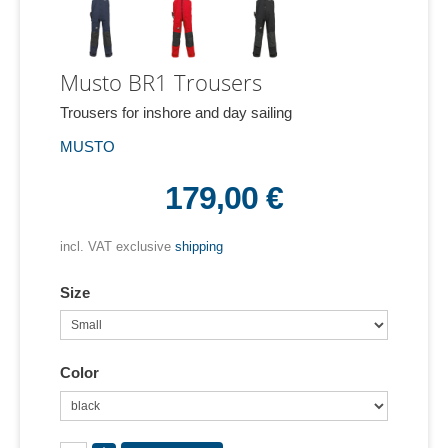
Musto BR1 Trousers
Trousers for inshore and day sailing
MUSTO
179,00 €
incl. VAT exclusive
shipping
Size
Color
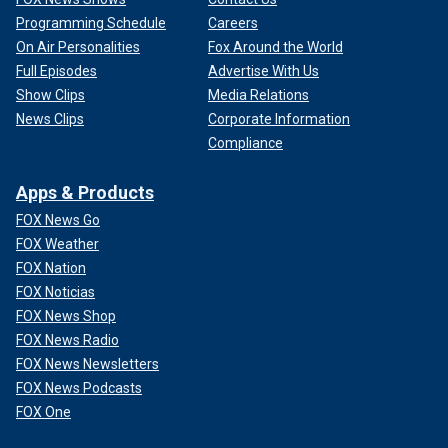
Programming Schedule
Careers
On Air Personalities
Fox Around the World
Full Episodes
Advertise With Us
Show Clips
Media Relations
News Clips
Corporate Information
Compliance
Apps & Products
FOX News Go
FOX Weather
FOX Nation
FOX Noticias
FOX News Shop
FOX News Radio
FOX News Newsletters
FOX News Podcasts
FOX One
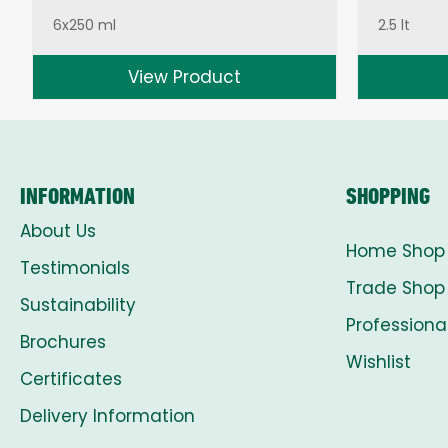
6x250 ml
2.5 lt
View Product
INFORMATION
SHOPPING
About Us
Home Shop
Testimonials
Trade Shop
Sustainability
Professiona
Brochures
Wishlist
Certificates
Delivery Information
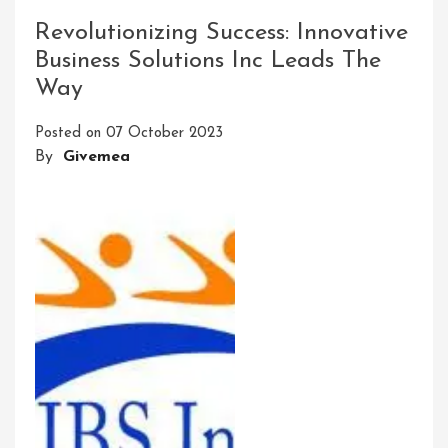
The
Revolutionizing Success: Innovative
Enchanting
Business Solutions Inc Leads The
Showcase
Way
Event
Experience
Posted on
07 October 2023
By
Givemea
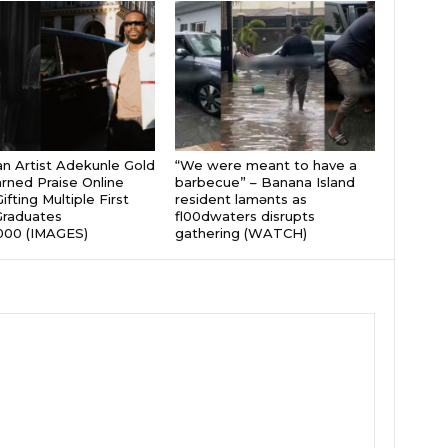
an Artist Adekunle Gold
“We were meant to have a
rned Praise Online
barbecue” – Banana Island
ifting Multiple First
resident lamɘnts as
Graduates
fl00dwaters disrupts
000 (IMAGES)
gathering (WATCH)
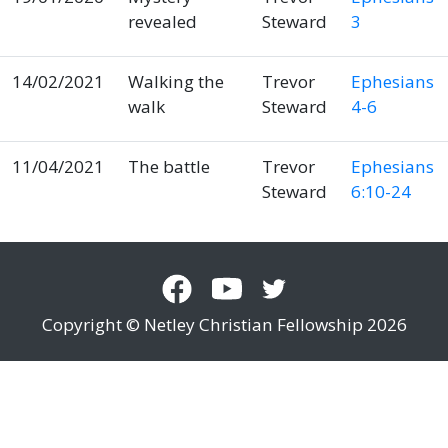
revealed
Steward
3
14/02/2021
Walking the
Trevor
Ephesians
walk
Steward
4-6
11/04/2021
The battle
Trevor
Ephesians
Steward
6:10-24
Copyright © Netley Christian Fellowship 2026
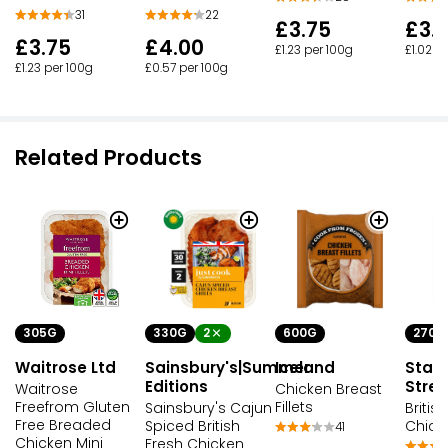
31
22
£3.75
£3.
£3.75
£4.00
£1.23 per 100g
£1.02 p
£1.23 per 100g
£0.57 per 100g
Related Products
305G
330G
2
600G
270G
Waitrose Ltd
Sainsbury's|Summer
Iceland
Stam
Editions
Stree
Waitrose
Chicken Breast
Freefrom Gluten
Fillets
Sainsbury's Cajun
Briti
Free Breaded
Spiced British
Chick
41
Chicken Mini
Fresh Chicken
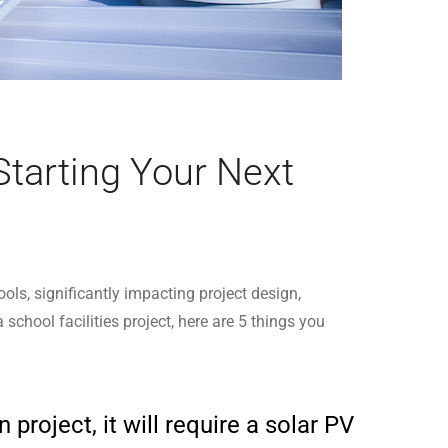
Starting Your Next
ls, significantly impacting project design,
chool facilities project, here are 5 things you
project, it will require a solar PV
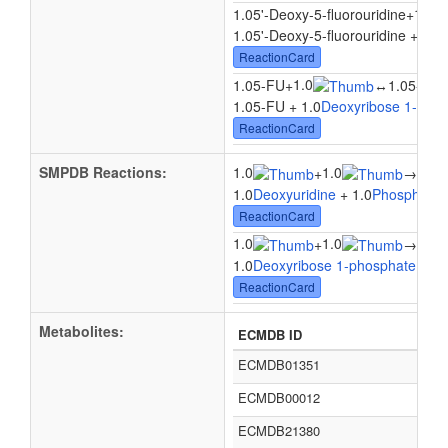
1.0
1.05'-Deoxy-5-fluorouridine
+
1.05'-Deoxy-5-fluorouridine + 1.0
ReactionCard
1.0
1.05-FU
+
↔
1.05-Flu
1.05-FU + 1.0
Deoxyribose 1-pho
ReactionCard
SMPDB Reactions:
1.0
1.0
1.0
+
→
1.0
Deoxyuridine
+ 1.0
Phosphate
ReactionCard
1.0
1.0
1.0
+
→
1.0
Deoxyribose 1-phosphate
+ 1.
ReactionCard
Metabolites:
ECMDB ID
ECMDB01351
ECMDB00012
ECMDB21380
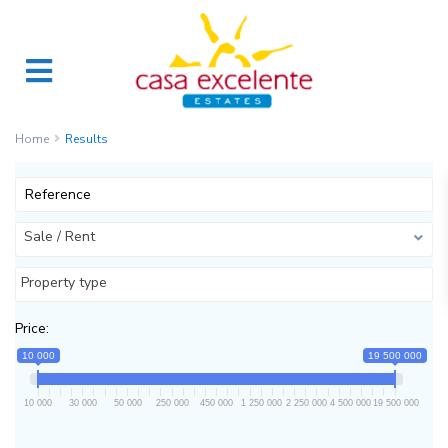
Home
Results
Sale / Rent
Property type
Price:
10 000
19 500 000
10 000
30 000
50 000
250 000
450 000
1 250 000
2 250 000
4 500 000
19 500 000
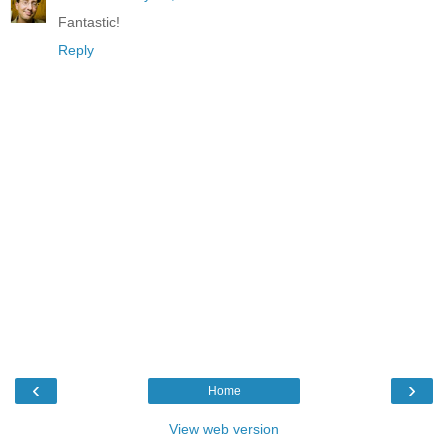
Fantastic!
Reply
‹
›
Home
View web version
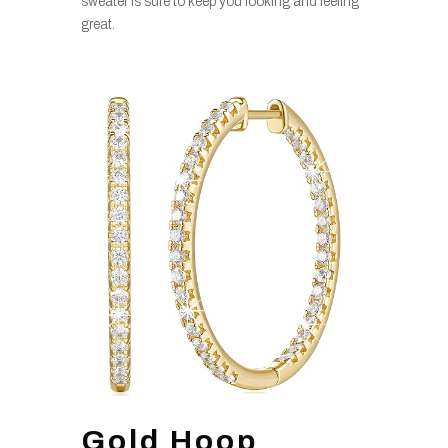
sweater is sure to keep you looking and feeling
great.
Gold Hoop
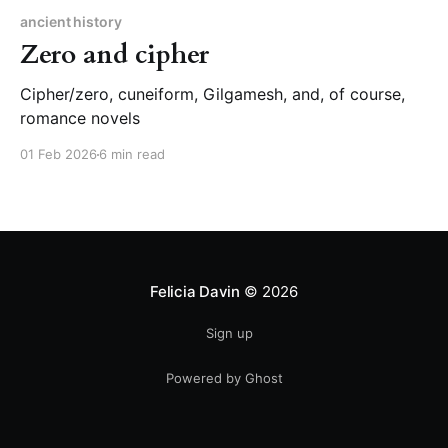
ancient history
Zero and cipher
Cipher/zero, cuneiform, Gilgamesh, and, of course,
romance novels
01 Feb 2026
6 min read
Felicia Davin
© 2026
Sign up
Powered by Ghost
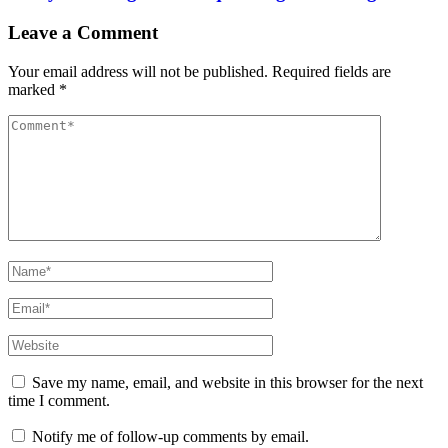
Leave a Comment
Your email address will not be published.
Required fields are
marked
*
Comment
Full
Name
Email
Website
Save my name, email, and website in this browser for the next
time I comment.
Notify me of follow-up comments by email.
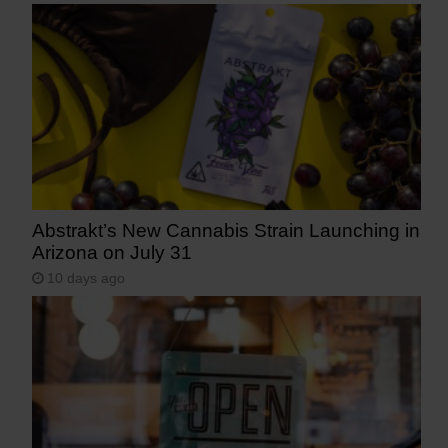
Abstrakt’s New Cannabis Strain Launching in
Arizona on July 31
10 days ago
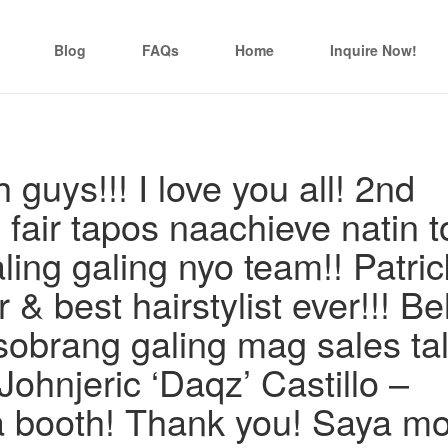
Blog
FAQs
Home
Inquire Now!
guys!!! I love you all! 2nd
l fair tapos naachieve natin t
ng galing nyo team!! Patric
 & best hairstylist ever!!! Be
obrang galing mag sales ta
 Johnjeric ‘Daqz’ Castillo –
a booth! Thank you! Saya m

++++++++++++++++++++

AIM OF THE EXERCISE - Repeat the lines of the records word for word, beginning with the line containing "ancient history" and continuing through the last line of the records. Omit the pictures from your answer.

SOLUTION TO THIS TASK -
ancient history
Zero and cipher
Cipher/zero, cuneiform, Gilgamesh, and, of course,
romance novels
01 Feb 2026
6 min read
Felicia Davin
© 2026
Sign up
Powered by Ghost
Leave a Comment
Your email address will not be published.
Required fields are
marked
*
Comment
Full
Name
Email
Website
Save my name, email, and website in this browser for the next
time I comment.
Notify me of follow-up comments by email.
Abstrakt’s New Cannabis Strain Launching in
Arizona on July 31
10 days ago
Blog
FAQs
Home
Inquire Now!
guys!!! I love you all! 2nd
l fair tapos naachieve natin t
ng galing nyo team!! Patric
 & best hairstylist ever!!! Be
obrang galing mag sales ta
 Johnjeric ‘Daqz’ Castillo –
a booth! Thank you! Saya m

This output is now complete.